The answer must be an exact transcription of all the records below.

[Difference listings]
┌────────
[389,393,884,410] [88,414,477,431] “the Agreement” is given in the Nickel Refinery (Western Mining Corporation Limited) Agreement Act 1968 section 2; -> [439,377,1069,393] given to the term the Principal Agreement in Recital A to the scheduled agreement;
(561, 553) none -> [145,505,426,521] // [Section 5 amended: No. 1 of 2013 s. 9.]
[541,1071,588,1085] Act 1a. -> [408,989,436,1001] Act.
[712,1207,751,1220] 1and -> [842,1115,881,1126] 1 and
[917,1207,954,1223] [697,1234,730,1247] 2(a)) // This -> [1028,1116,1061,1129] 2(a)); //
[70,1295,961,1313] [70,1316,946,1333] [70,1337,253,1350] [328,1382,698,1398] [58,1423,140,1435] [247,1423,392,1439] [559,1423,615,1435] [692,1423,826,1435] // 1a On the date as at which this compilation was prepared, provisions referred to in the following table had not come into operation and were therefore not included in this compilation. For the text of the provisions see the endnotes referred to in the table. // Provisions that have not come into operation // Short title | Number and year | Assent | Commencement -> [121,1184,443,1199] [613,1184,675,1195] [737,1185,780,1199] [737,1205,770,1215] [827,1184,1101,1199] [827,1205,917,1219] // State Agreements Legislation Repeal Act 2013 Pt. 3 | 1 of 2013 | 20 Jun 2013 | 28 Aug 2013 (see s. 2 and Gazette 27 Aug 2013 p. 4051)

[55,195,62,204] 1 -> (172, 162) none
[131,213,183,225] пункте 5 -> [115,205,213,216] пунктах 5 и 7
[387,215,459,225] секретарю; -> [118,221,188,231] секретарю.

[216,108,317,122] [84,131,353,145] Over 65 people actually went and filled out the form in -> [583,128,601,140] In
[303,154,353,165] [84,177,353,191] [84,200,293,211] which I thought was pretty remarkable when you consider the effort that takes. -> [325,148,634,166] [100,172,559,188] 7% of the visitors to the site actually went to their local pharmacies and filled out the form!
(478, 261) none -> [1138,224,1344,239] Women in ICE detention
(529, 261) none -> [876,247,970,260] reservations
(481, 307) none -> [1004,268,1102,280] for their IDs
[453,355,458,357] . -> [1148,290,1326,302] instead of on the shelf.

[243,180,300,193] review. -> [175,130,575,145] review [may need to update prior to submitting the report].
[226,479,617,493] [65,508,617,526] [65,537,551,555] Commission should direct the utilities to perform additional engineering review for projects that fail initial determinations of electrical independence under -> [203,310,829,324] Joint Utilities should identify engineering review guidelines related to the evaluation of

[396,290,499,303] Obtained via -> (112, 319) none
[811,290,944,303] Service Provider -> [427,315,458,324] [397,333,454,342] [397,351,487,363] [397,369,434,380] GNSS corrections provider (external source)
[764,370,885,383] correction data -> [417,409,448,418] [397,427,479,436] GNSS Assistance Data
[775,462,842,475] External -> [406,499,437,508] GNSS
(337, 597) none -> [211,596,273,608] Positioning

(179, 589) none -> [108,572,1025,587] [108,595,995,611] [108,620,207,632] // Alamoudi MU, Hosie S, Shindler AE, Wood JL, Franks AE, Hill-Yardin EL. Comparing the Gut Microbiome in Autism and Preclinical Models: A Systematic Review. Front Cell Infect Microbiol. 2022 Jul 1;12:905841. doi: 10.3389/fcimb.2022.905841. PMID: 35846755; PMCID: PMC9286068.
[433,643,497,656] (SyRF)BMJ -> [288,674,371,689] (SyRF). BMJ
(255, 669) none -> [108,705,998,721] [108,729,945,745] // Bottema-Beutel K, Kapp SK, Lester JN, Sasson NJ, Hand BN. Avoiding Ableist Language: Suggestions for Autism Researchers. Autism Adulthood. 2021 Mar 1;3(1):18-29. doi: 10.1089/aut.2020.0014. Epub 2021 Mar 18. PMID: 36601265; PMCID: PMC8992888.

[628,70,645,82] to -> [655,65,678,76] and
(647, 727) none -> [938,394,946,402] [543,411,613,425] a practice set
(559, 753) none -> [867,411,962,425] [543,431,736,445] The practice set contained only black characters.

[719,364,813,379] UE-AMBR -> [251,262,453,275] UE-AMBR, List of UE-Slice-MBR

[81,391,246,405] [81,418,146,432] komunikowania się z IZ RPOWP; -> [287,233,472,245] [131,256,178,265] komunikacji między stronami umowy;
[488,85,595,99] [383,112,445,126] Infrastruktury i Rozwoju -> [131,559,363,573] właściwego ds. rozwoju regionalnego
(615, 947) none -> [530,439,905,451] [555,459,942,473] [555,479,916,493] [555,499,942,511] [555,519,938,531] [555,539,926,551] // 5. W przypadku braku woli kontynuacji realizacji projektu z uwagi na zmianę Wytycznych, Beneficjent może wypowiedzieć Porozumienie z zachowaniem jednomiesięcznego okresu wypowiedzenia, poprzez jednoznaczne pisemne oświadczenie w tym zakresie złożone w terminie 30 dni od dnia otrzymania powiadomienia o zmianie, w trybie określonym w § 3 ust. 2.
└────────
• **Result below**
[389,393,884,410] [88,414,477,431] “the Agreement” is given in the Nickel Refinery (Western Mining Corporation Limited) Agreement Act 1968 section 2; -> [439,377,1069,393] given to the term the Principal Agreement in Recital A to the scheduled agreement;
(561, 553) none -> [145,505,426,521] // [Section 5 amended: No. 1 of 2013 s. 9.]
[541,1071,588,1085] Act 1a. -> [408,989,436,1001] Act.
[712,1207,751,1220] 1and -> [842,1115,881,1126] 1 and
[917,1207,954,1223] [697,1234,730,1247] 2(a)) // This -> [1028,1116,1061,1129] 2(a)); //
[70,1295,961,1313] [70,1316,946,1333] [70,1337,253,1350] [328,1382,698,1398] [58,1423,140,1435] [247,1423,392,1439] [559,1423,615,1435] [692,1423,826,1435] // 1a On the date as at which this compilation was prepared, provisions referred to in the following table had not come into operation and were therefore not included in this compilation. For the text of the provisions see the endnotes referred to in the table. // Provisions that have not come into operation // Short title | Number and year | Assent | Commencement -> [121,1184,443,1199] [613,1184,675,1195] [737,1185,780,1199] [737,1205,770,1215] [827,1184,1101,1199] [827,1205,917,1219] // State Agreements Legislation Repeal Act 2013 Pt. 3 | 1 of 2013 | 20 Jun 2013 | 28 Aug 2013 (see s. 2 and Gazette 27 Aug 2013 p. 4051)

[55,195,62,204] 1 -> (172, 162) none
[131,213,183,225] пункте 5 -> [115,205,213,216] пунктах 5 и 7
[387,215,459,225] секретарю; -> [118,221,188,231] секретарю.

[216,108,317,122] [84,131,353,145] Over 65 people actually went and filled out the form in -> [583,128,601,140] In
[303,154,353,165] [84,177,353,191] [84,200,293,211] which I thought was pretty remarkable when you consider the effort that takes. -> [325,148,634,166] [100,172,559,188] 7% of the visitors to the site actually went to their local pharmacies and filled out the form!
(478, 261) none -> [1138,224,1344,239] Women in ICE detention
(529, 261) none -> [876,247,970,260] reservations
(481, 307) none -> [1004,268,1102,280] for their IDs
[453,355,458,357] . -> [1148,290,1326,302] instead of on the shelf.

[243,180,300,193] review. -> [175,130,575,145] review [may need to update prior to submitting the report].
[226,479,617,493] [65,508,617,526] [65,537,551,555] Commission should direct the utilities to perform additional engineering review for projects that fail initial determinations of electrical independence under -> [203,310,829,324] Joint Utilities should identify engineering review guidelines related to the evaluation of

[396,290,499,303] Obtained via -> (112, 319) none
[811,290,944,303] Service Provider -> [427,315,458,324] [397,333,454,342] [397,351,487,363] [397,369,434,380] GNSS corrections provider (external source)
[764,370,885,383] correction data -> [417,409,448,418] [397,427,479,436] GNSS Assistance Data
[775,462,842,475] External -> [406,499,437,508] GNSS
(337, 597) none -> [211,596,273,608] Positioning

(179, 589) none -> [108,572,1025,587] [108,595,995,611] [108,620,207,632] // Alamoudi MU, Hosie S, Shindler AE, Wood JL, Franks AE, Hill-Yardin EL. Comparing the Gut Microbiome in Autism and Preclinical Models: A Systematic Review. Front Cell Infect Microbiol. 2022 Jul 1;12:905841. doi: 10.3389/fcimb.2022.905841. PMID: 35846755; PMCID: PMC9286068.
[433,643,497,656] (SyRF)BMJ -> [288,674,371,689] (SyRF). BMJ
(255, 669) none -> [108,705,998,721] [108,729,945,745] // Bottema-Beutel K, Kapp SK, Lester JN, Sasson NJ, Hand BN. Avoiding Ableist Language: Suggestions for Autism Researchers. Autism Adulthood. 2021 Mar 1;3(1):18-29. doi: 10.1089/aut.2020.0014. Epub 2021 Mar 18. PMID: 36601265; PMCID: PMC8992888.

[628,70,645,82] to -> [655,65,678,76] and
(647, 727) none -> [938,394,946,402] [543,411,613,425] a practice set
(559, 753) none -> [867,411,962,425] [543,431,736,445] The practice set contained only black characters.

[719,364,813,379] UE-AMBR -> [251,262,453,275] UE-AMBR, List of UE-Slice-MBR

[81,391,246,405] [81,418,146,432] komunikowania się z IZ RPOWP; -> [287,233,472,245] [131,256,178,265] komunikacji między stronami umowy;
[488,85,595,99] [383,112,445,126] Infrastruktury i Rozwoju -> [131,559,363,573] właściwego ds. rozwoju regionalnego
(615, 947) none -> [530,439,905,451] [555,459,942,473] [555,479,916,493] [555,499,942,511] [555,519,938,531] [555,539,926,551] // 5. W przypadku braku woli kontynuacji realizacji projektu z uwagi na zmianę Wytycznych, Beneficjent może wypowiedzieć Porozumienie z zachowaniem jednomiesięcznego okresu wypowiedzenia, poprzez jednoznaczne pisemne oświadczenie w tym zakresie złożone w terminie 30 dni od dnia otrzymania powiadomienia o zmianie, w trybie określonym w § 3 ust. 2.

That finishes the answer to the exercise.